Au-delà du patrimoine immobilier, les dépenses somptuaires de cette élite ont également été épinglées. On sait par exemple que les enfants de certains dirigeants étudient dans des universités à l’étranger (Cuba, Espagne, France), leurs frais de vie couverts officieusement par le Polisario ou ses soutiens.

Complicités et responsabilités algériennes

L’Algérie ne saurait être dédouanée dans ce système de corruption. Elle exerce un contrôle souverain sur son territoire y compris sur les camps, même si elle délègue la gestion quotidienne au Polisario. Les opérations de réception dans les ports algériens, ainsi que le transport et la distribution de tonnes d’aide humanitaire, sont gérées exclusivement par l’Algérie, sans la moindre implication du HCR. C’est l’Algérie qui organise l’acheminement de l’aide et c’est précisément dans ces entrepôts sous contrôle algérien que se produisent les disparitions de marchandises. Alger n’a toutefois jamais mené d’enquête publique, se retranchant derrière la défense souverainiste (considérant toute critique des organisations internationales comme une ingérence dans ses affaires).

Le détournement direct de fonds n’est pas exclu: l’aide monétaire internationale versée au Polisario via l’Algérie subirait des coupes avant d’arriver sur le terrain. Le Système des Nations Unies n’a accès à aucun audit indépendant des sommes une fois qu’elles sont remises aux autorités algériennes pour exécution sur place, d’où un angle mort propice aux malversations. «L’Algérie ne peut pas sous-traiter la protection des droits humains sur son territoire et fermer les yeux si le Polisario les viole», a rappelé en 2019 la directrice par intérim de HRW pour la MENA dans un rapport soulignant la responsabilité juridique de l’Algérie envers les réfugiés sur son sol. Cette responsabilité s’étend évidemment à la gestion honnête de l’aide.

«La révélation du détournement des aides à Tindouf confirme la responsabilité de l’Algérie, pays hôte des camps», a déclaré en 2023 Eric Cameron, un militant norvégien des droits des réfugiés, soulignant qu’Alger est «complice et même instigatrice du détournement des revenus de la vente des aides sur le marché noir». Cette situation permet de maintenir une pression internationale en exhibant la misère des camps– misère qu’Alger contribue à entretenir.

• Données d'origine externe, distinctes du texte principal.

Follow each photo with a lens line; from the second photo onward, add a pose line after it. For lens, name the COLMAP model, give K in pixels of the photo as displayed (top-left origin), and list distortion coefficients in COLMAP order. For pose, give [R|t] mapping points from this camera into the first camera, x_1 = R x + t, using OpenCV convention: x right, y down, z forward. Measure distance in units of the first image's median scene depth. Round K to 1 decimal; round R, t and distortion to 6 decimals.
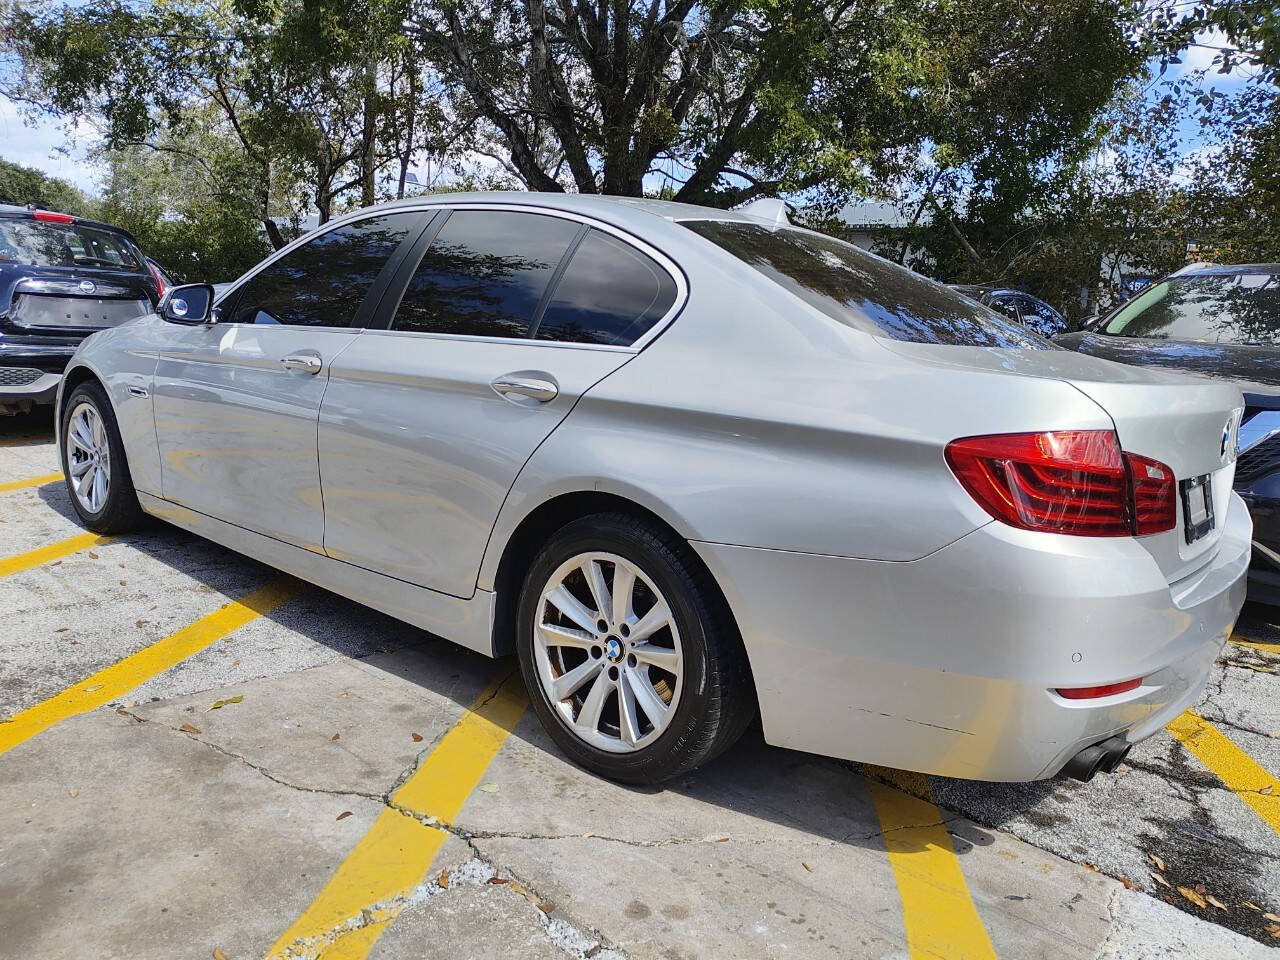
lens RADIAL K [[967.5, 0, 649.3], [0, 967.5, 482.6], [0, 0, 1]] dist [0.094484, -0.208062]
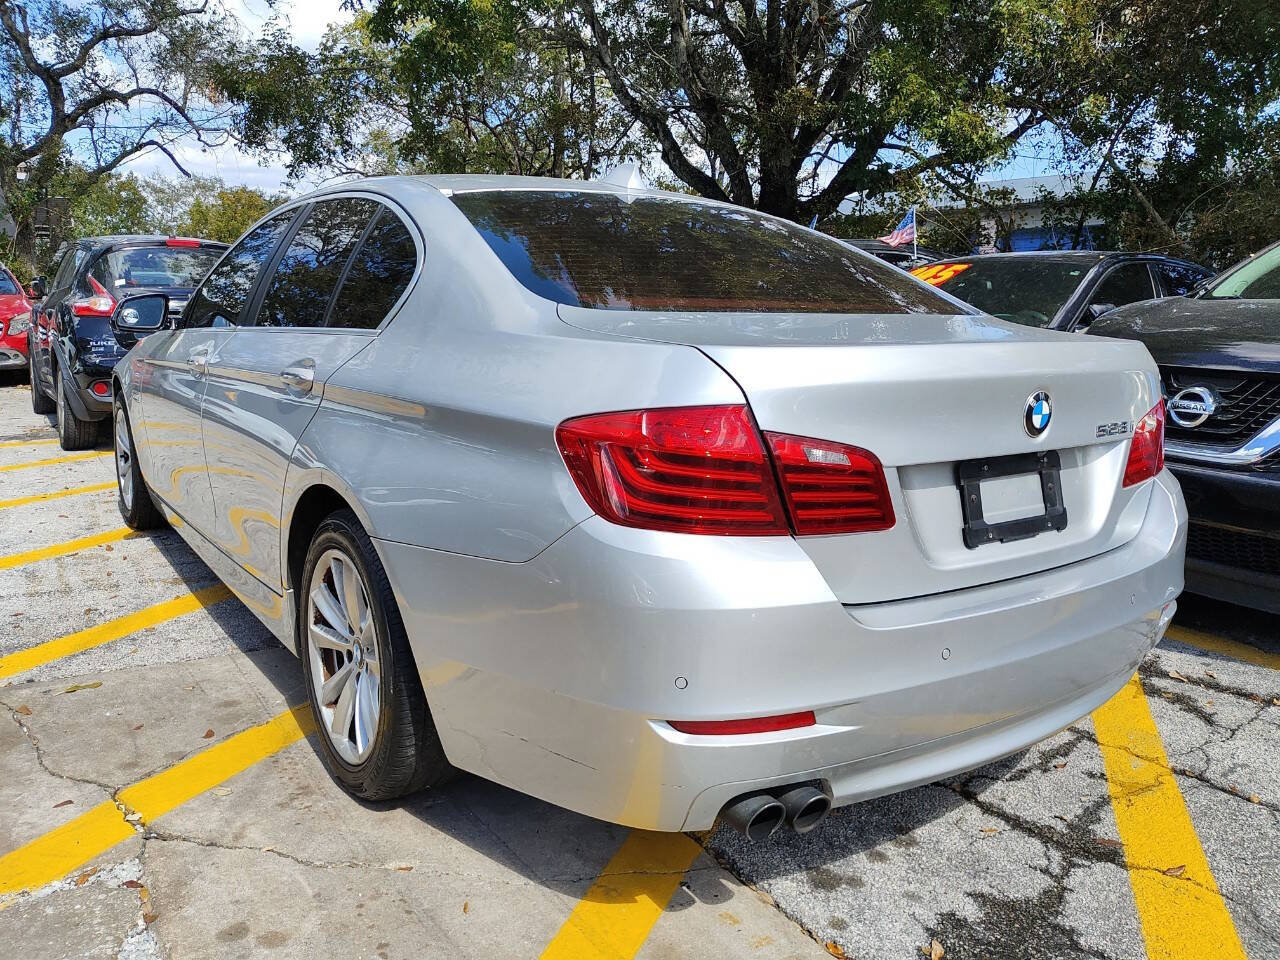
lens RADIAL K [[975.0, 0, 640.0], [0, 975.0, 480.0], [0, 0, 1]] dist [0.068119, -0.167486]
pose [[0.965176, -0.005616, -0.261541, 0.453400], [0.004614, 0.999979, -0.004445, 0.009391], [0.261560, 0.003084, 0.965182, 0.151313]]
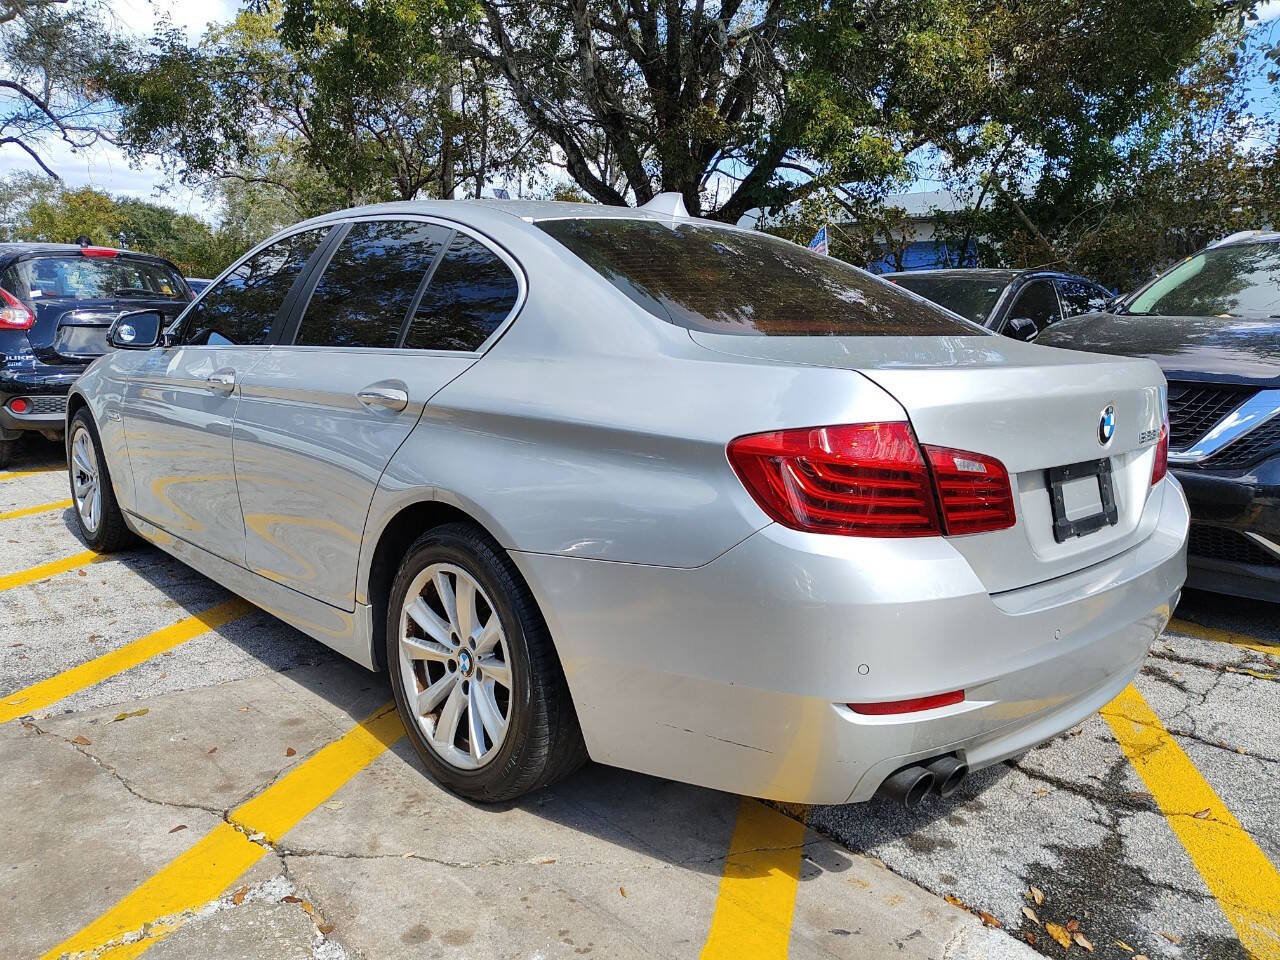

En 2025, le système de prédation, quoique plus discret, perdure en grande partie. Les intérêts personnels liés à la corruption et aux détournements des fonds sont trop importants pour être abandonnés. Les rapports récents sont accablants quant à la situation humanitaire dans les camps, signe que l’aide continue de ne pas atteindre intégralement ses destinataires. Un consortium d’agences de l’ONU et d’ONG a estimé à décembre 2025 à 214 millions de dollars les besoins d’aide urgente pour simplement stabiliser la population de Tindouf, en insistant sur la «dégradation continue de la situation» et le fait que les besoins de base sont de moins en moins couverts.

L’ONU a lancé en désespoir de cause un appel aux dons, resté largement ignoré par les bailleurs traditionnels, qui ne sont plus dupes depuis quelques années de la gabegie en cours à Tindouf. En face, l’Algérie est restée de marbre, n’augmentant pas sa contribution dérisoire, maintenant ces camps dans un état de précarité organisée.